On a positive note the same camera systems can be used to generate customer insight and to create better customer experiences. Although video is important for the security aspects of the banking industry, it is not the only part of the business that it benefits. Many banks and building societies are now looking at the security system as a management tool to see how video surveillance can drive business efficiencies. Analytics provides the ability to capture big data that generates beneficial information for the wider business.

With the advent of GDPR – which treats images of people as data – there are strict guidelines about video recording, sharing video and redacting people to protect their privacy. When requests are made by third parties for copies of video footage – by the police, other agencies, or the public – the CCTV footage must be handed over within a predetermined period in a compliant manner.

Facit’s Identity Cloak provides a fast, cost-effective way to redact (mask) the faces or full bodies of people in video footage so that their privacy is protected. This CCTV video redaction software for banks and building societies provides an ideal alternative to costly bureau services. In-house users report that Identity Cloak is easy to use and enables them to turn around compliant video footage in minutes.

Criminal activity in the high street and retail outlets increases the need for vigilance and video

Possession of weapons, assault, racial abuse, arson, threats and theft are are among the crimes reported in and near retail outlets across the UK.

The overall total direct cost of retail crime has risen by six per cent from £660 million to just over £700 million, with crime in all categories growing except for fraud [Retail Gazette]. As crime increases so the number of requests for CCTV footage, as evidence, have increased, which places cost, administrative and resource burdens on retailers.

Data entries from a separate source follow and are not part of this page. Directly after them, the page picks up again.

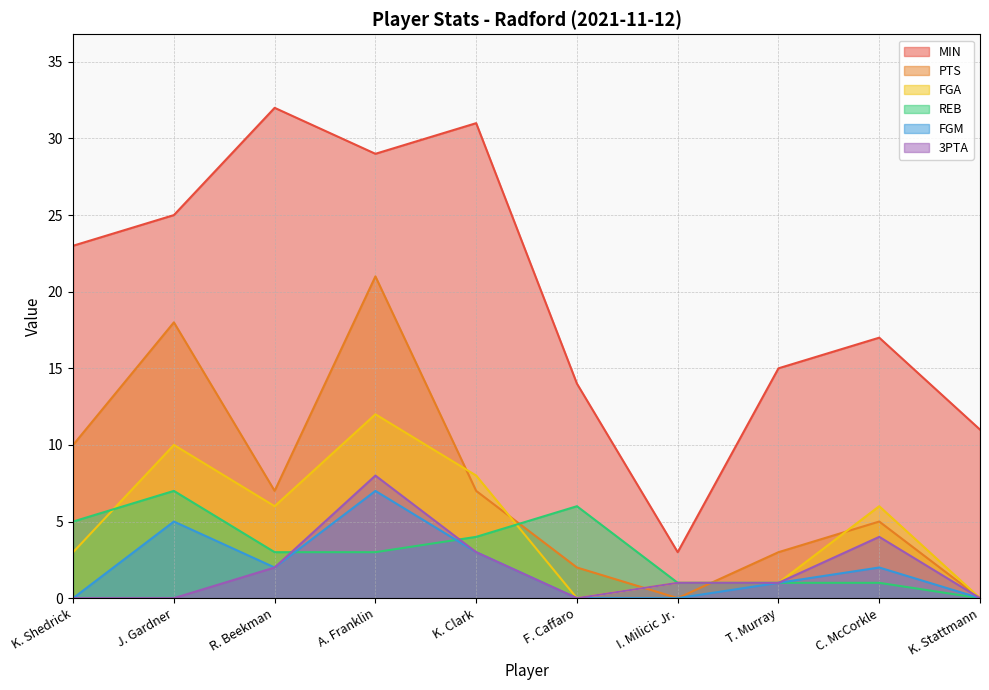

Which series changed the most between J. Gardner and R. Beekman?

PTS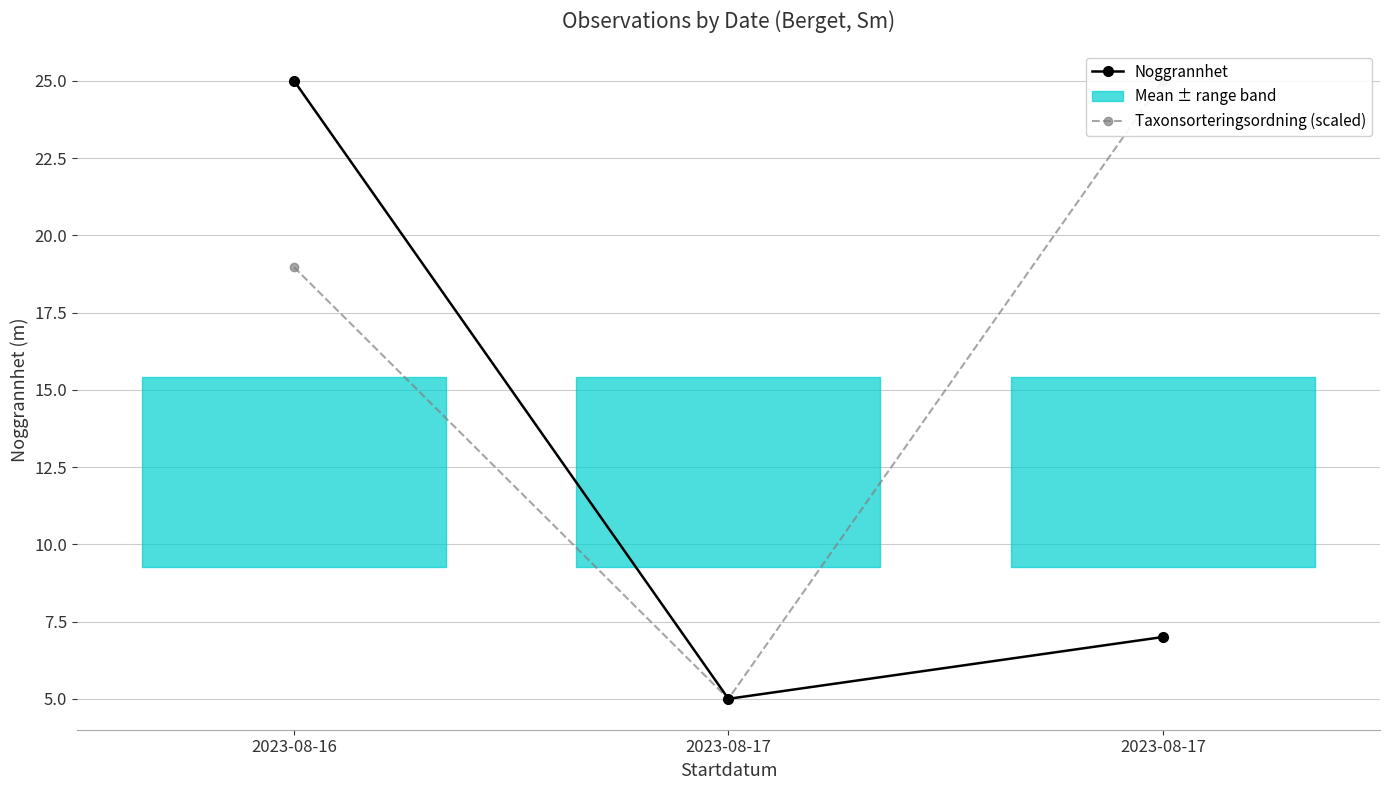

At 2023-08-16, list the series in order from smallest to largest.

Taxonsorteringsordning (scaled), Noggrannhet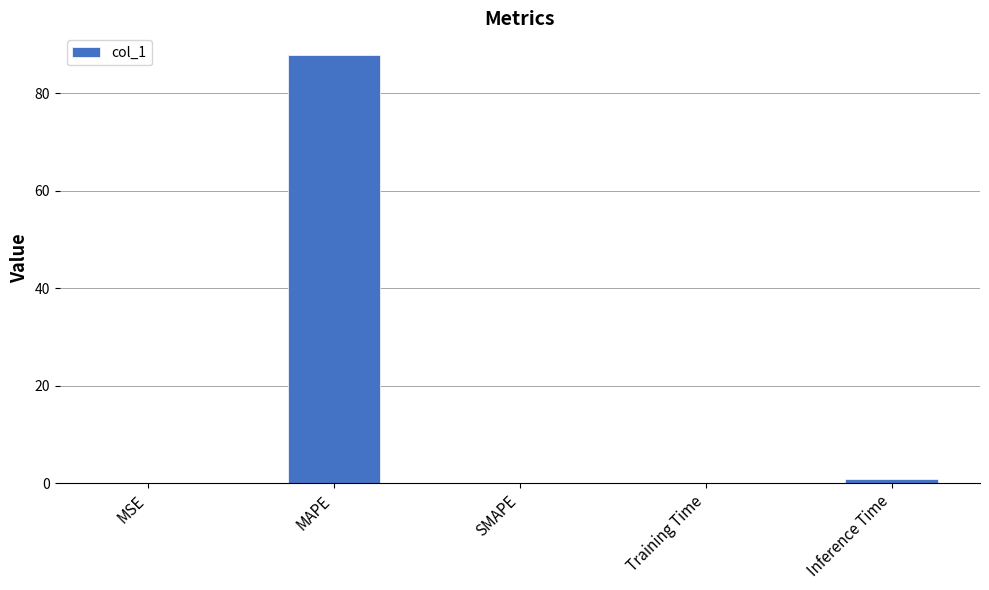

Which category has the highest value across all series?

MAPE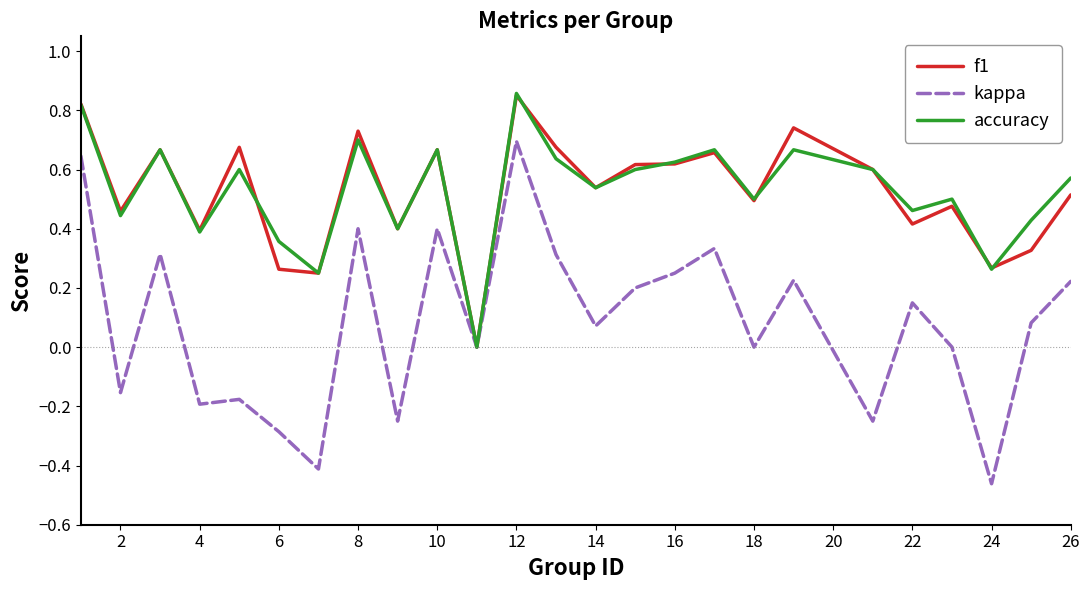

Which series has the widest spread of values?

kappa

Facit advises on video data privacy policy and provides in-house privacy protection software

As the use of CCTV equipment and cameras, so the need for effective compliance measures increases. Facit advises banking and finance organisations and building societies with open access and high footfall on how to treat, store and share video footage in a compliant manner. For the majority of banking operations, Identity Cloak offers a cost-effective in-house solution that enables users to address the problem of crime without compromising people’s data privacy.

Where to find advice on the use of CCTV surveillance 

Below is a standard industry checklist on the use of CCTV. If you are planning to install CCTV, consider the following points:

  • Record your reasons for installing CCTV and ensure they are proportionate and legitimate, such as crime prevention. The ICO says the use of CCTV should be reviewed each year. Seek advice from your Data Protection Officer (DPO), if necessary.
  • Ask one person within the organisation, ideally the data controller, to be responsible for ensuring your CCTV system complies with the law and your duty to protect staff, suppliers and customers.
  • Seek professional advice about the most appropriate surveillance technology, the location of cameras, facial recognition, time/date stamps, etc. As with any third party supplier, put in place a contract which includes guarantees about issues such as security and confidentiality when processing images.
  • Install clearly visible signs that state that CCTV cameras have been installed.
  • Restrict access to stored CCTV images and only view them in a secure area. Do not retain images for longer than necessary, unless they are needed as evidence.
  • Do not disclose images of staff, suppliers or customers without consent, except in exceptional circumstances when this can be justified in the public interest. Where other people are recorded on the same footage, their image should be blurred to protect their privacy.
  • Your organisation’s privacy policy should cover the installation of cameras, the safe storage of images, retention periods, disclosure to the police and subject access requests. [This above guidance was correct as at 30/08/2018]

Further useful reading is available in The Government’s Surveillance camera code of practice, which was published in 2013.